Enabling High-Throughput Catalyst Design For Renewable Energy
Mentor: Dr. Afsaneh Doryab
Client: Dr. Zachary Ulissi, Assistant Professor, Chemical Engineering, Carnegie Mellon University
Description:
Rapid developments in solar and wind power are pushing a transition in the energy economy from fossil fuels to renewable energy sources. In many areas, the cost of new solar installations is at or below the cost of electricity generated from existing fossil fuel power plants such as coal or oil. Unfortunately, de-carbonizing the rest of the economy is a major challenge. Consumer products such as plastics, lubricants, specialty chemicals, among many others require small hydrocarbon building blocks that are primarily derived from oil. To meet this challenge, we need new ways to take cheap renewable electricity and generate chemicals with societal value, such as hydrogen (H2), oxygen (O2), CO (poisonous on its own, but valuable as a feedstock chemical), and ethanol (alcohol, as a fuel additive or as a building block).
Electrochemistry uses an applied electric potential to drive chemical reactions in aqueous (water-based) environments. The electricity can come from either renewable or non-renewable sources. Examples of electrochemical devices include fuel cells for vehicles (oxygen and hydrogen form water yielding electricity), water splitting devices (water forms hydrogen and oxygen, which can be stored for electricity), and CO2 reduction (taking CO2 and converting to methane, ethanol, or higher hydrocarbons). All of these reactions require more efficient electrochemical catalysts, materials on the electrode that make the reactions faster. New catalysts can increase the rate of reaction, reduce the energy cost, and change the selectivity (which reactions happen when several are competing).
Most catalysts are formed from various combinations of transition metals (silver, gold, iron, platinum, iridium, copper, etc), which are active due to their d electron orbitals. By studying in great detail a small number of these catalysts for various reactions, we have relatively simple descriptors that can predict how active a particular surface will be. For example, how tightly a single hydrogen atom binds to a particular metal surface is an excellent predictor of how active the surface will be for the hydrogen evolution reaction (H+ + e- → H2 gas). Our group is developing high-throughput methods to calculate these descriptors using quantum chemistry theoretical methods and add them to a central database. This process takes roughly 1 day on a high-performance computing node. An example of the current database of descriptors can be found at http://gilgamesh.cheme.cmu.edu:5000/. The database is currently hosted as a Mongo database, with separate collections for the existing calculations and for a catalog of all possible surfaces that could be made (the design space).

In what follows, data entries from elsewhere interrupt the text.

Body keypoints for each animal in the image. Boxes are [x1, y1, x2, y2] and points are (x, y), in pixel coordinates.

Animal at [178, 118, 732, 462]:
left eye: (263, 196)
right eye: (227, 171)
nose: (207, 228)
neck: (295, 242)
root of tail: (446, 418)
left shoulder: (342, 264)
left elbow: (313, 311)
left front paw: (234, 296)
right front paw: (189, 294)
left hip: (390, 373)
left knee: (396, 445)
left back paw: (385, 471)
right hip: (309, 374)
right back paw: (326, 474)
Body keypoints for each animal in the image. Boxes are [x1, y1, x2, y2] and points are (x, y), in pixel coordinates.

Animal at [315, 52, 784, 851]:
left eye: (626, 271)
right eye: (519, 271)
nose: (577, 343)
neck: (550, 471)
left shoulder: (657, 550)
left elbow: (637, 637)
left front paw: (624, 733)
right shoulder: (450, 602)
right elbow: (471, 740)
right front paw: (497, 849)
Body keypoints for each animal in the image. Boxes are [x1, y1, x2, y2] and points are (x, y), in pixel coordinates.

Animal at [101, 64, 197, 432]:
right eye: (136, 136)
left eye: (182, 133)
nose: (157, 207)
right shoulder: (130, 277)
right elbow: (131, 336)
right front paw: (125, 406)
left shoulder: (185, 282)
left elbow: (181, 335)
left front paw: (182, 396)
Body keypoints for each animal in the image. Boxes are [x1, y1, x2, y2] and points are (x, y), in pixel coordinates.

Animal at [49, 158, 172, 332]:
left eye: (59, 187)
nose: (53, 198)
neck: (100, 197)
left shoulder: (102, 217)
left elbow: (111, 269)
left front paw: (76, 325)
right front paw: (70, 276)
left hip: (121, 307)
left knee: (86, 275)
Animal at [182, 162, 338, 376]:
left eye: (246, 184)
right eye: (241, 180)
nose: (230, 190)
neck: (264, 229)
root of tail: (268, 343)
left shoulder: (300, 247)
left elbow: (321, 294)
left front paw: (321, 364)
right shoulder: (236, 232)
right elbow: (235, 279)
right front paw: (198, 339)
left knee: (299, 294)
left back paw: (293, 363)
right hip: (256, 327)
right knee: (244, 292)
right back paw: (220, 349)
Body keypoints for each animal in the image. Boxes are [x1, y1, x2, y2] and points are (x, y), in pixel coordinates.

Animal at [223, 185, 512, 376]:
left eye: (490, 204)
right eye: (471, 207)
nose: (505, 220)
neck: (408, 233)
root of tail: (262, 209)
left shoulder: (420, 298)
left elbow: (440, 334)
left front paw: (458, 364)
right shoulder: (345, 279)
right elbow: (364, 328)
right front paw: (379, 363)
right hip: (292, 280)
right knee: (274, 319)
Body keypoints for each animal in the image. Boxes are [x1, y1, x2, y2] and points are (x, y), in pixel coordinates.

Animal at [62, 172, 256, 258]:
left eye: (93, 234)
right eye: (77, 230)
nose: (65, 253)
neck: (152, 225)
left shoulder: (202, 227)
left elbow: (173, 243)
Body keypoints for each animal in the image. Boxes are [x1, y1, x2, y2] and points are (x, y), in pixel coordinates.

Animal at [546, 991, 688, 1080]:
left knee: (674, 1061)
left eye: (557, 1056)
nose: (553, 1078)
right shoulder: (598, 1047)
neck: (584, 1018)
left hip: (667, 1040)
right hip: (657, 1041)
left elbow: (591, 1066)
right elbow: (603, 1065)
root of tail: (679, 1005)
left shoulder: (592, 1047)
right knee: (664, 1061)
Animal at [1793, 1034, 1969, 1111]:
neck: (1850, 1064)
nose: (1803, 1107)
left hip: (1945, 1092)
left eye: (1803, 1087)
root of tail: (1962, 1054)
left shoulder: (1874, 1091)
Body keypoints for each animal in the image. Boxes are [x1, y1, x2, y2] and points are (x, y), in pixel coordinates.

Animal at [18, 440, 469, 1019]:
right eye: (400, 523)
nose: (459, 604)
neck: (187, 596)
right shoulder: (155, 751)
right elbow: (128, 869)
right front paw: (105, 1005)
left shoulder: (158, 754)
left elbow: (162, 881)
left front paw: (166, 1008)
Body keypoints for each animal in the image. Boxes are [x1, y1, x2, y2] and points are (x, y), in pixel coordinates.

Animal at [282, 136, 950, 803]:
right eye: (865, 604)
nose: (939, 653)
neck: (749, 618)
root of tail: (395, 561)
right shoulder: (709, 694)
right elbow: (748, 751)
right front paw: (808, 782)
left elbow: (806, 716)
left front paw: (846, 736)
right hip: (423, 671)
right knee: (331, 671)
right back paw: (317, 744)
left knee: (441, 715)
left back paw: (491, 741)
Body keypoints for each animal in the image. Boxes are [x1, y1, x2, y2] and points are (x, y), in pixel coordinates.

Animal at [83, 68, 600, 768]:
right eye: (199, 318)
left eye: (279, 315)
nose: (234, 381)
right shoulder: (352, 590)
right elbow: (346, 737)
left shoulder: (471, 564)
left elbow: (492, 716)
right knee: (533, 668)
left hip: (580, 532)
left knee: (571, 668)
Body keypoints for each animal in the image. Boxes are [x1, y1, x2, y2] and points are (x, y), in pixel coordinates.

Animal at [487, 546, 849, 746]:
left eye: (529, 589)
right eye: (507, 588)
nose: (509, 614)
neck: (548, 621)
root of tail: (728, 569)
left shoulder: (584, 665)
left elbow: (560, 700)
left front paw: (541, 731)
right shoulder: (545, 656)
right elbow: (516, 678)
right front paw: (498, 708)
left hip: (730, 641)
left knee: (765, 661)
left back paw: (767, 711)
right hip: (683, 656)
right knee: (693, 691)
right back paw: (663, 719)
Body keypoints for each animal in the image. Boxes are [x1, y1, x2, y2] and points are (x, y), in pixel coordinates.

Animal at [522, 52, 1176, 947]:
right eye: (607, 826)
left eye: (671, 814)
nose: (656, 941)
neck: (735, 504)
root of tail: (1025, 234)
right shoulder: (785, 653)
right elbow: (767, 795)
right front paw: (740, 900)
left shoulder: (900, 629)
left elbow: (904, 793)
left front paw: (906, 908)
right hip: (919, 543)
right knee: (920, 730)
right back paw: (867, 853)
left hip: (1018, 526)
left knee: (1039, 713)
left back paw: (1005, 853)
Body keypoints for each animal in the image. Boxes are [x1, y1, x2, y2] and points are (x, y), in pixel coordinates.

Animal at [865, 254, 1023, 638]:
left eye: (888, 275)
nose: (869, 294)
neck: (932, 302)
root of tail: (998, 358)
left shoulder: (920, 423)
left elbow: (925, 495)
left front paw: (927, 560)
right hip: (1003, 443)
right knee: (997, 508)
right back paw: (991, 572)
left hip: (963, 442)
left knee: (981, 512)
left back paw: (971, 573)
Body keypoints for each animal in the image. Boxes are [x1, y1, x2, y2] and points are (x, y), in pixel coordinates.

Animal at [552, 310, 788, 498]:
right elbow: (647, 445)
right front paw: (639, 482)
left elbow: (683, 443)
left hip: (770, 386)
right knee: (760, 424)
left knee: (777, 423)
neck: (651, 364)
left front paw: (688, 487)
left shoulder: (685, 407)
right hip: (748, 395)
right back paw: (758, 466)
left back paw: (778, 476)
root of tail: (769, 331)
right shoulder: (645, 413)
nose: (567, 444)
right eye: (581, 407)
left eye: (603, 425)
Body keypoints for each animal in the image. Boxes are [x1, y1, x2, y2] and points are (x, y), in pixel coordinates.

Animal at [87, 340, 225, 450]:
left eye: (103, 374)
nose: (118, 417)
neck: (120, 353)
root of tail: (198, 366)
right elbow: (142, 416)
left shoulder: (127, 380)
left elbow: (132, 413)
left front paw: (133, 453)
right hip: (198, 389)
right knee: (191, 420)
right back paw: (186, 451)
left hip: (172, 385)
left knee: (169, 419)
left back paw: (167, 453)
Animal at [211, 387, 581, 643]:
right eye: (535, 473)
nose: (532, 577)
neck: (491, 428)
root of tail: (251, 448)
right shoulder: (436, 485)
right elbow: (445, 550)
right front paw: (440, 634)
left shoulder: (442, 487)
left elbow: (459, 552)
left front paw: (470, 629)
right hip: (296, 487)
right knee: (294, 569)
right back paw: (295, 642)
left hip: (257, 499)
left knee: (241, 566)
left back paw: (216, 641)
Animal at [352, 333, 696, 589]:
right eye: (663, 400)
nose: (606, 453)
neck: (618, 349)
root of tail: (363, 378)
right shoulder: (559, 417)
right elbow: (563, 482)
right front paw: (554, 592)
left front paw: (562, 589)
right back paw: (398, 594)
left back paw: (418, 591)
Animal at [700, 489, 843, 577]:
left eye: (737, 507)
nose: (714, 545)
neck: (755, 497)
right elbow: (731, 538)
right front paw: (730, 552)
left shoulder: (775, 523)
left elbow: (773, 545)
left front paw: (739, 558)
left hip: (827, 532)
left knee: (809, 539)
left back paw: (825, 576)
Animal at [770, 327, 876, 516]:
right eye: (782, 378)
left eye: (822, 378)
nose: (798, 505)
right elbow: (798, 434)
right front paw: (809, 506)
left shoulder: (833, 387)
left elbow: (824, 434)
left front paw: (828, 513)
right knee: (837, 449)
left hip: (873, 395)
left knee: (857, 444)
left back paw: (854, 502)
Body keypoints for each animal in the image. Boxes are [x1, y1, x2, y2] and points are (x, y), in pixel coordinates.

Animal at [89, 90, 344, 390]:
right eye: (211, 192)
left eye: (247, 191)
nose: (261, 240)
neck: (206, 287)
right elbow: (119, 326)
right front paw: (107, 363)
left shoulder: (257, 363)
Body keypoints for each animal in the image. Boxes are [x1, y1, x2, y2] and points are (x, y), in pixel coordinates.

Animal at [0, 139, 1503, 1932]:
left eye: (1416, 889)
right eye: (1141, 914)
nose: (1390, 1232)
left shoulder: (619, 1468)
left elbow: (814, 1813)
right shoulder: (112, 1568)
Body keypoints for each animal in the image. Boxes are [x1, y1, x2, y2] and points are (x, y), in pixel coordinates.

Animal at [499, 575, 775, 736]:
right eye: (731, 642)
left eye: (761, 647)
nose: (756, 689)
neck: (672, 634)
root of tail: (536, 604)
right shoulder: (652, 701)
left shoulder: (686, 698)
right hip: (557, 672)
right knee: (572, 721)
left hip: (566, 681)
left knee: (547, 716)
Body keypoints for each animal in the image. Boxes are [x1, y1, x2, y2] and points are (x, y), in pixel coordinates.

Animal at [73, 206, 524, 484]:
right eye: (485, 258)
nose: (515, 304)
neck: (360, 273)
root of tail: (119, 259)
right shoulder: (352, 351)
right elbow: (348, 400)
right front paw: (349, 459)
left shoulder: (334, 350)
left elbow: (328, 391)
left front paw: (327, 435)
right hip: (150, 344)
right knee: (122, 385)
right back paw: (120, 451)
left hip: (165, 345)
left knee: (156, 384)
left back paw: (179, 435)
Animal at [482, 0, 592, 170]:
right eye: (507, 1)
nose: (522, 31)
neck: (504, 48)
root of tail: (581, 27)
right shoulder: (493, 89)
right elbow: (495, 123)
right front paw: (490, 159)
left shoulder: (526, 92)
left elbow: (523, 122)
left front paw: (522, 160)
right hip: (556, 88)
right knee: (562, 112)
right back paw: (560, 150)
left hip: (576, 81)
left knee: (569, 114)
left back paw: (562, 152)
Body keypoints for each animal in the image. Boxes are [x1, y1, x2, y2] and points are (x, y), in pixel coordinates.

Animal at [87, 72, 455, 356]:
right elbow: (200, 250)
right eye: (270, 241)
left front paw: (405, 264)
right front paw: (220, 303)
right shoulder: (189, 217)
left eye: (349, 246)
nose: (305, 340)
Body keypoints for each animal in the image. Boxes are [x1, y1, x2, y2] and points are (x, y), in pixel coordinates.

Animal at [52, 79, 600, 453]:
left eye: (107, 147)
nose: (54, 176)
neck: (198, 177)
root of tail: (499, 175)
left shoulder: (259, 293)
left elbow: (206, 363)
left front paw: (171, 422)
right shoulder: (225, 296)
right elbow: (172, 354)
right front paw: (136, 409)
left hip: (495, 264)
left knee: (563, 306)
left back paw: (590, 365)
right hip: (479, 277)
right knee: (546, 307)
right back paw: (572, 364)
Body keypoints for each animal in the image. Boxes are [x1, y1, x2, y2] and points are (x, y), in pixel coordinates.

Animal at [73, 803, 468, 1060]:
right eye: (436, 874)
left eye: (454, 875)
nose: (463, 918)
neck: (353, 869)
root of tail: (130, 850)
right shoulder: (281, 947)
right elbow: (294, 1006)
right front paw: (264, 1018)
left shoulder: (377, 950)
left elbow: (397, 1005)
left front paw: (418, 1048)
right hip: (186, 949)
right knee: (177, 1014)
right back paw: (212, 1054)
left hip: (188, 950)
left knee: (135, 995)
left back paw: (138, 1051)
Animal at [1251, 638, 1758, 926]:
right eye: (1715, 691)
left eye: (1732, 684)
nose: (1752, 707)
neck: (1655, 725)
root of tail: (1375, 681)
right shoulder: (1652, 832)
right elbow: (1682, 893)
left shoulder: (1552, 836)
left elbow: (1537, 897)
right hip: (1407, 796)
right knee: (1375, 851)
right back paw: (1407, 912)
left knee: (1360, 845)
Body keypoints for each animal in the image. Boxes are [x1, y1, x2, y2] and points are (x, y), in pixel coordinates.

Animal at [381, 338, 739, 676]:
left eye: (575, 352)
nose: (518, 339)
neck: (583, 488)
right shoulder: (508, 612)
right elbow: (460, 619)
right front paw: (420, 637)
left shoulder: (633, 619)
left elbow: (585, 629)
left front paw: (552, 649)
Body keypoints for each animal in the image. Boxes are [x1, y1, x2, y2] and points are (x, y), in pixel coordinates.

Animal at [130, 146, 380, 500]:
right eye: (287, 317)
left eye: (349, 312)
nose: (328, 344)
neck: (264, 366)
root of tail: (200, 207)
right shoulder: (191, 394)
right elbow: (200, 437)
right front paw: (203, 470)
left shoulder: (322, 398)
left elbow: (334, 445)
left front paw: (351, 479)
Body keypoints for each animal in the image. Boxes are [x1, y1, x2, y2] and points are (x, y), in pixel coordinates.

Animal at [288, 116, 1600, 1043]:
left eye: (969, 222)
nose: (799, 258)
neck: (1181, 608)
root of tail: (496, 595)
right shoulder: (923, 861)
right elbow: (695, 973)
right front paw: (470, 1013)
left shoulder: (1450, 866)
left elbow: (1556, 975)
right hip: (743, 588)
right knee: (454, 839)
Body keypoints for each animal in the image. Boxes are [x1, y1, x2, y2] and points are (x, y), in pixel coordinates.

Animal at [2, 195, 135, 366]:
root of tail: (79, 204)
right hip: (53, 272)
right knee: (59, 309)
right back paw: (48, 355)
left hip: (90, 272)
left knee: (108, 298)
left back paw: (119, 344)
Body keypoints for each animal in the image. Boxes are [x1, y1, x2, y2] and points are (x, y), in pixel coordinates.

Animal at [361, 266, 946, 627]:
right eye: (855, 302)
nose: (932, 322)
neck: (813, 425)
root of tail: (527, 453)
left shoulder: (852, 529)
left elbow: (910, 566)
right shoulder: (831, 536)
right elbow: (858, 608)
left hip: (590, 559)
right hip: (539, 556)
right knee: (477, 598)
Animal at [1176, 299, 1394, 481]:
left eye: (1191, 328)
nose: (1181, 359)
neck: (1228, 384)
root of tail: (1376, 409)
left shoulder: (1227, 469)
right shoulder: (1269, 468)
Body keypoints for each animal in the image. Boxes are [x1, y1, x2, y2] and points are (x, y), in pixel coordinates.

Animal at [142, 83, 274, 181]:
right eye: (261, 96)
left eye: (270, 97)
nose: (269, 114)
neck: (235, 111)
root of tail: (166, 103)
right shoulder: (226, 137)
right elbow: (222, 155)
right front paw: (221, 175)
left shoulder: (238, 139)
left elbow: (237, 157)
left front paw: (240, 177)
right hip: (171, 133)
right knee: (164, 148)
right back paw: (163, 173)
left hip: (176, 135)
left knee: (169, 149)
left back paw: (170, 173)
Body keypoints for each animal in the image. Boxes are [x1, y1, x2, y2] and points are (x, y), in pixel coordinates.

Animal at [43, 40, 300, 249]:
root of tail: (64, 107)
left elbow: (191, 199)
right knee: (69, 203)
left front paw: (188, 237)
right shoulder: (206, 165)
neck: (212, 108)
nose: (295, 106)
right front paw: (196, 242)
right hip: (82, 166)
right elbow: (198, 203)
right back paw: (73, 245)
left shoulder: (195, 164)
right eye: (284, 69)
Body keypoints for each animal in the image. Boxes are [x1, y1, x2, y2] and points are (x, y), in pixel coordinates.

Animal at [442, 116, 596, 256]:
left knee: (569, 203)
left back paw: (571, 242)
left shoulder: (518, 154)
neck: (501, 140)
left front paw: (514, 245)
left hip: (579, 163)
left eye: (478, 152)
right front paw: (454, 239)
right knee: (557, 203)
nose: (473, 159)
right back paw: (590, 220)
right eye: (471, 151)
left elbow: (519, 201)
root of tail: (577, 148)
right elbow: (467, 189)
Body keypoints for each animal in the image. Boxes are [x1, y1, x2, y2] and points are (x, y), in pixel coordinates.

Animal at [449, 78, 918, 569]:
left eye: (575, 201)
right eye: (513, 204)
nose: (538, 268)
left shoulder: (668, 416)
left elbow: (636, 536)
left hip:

The scientific value of this database would increase greatly with a more focused interface to expose existing calculations, online visualization of the results for various reaction classes, and predictions of the most active surfaces to be studied in more detail. This will enable better catalyst predictions and accelerate the rate of materials discovery. You will be able to work closely with a current PhD student with knowledge of the database structure and calculation methods. The final project (and exposed data) will be open and public.
Deliverables:
1) An improved database front-end that exposes mongo-style queries to find existing surfaces with properties of interest. Visualization of entries with a javascript applet such as jsmol. Could be implemented with a flask/python/mongo framework such as Flamyngo.
2) For a number of standard reactions with known ideal descriptors, provide visualizations of the current best and predicted surfaces as a volcano plot. Could be implemented with a framework such as plotly or Bokeh (similar to Shiny/R).
3) Given criteria of an ideal surface from the user (for example, an ideal hydrogen adsorption energy of approximately -0.2 eV) and a trained python-based sklearn model that can predict activity based on material structure, visualize the results, including both known (calculated) data points and predicted activities.
4) Interacting to interact with the data in all visualizations - for example, provide mouse-over details about a data point (configuration, material, structure, etc), or on clicking take the user to the database entry visualization from (1).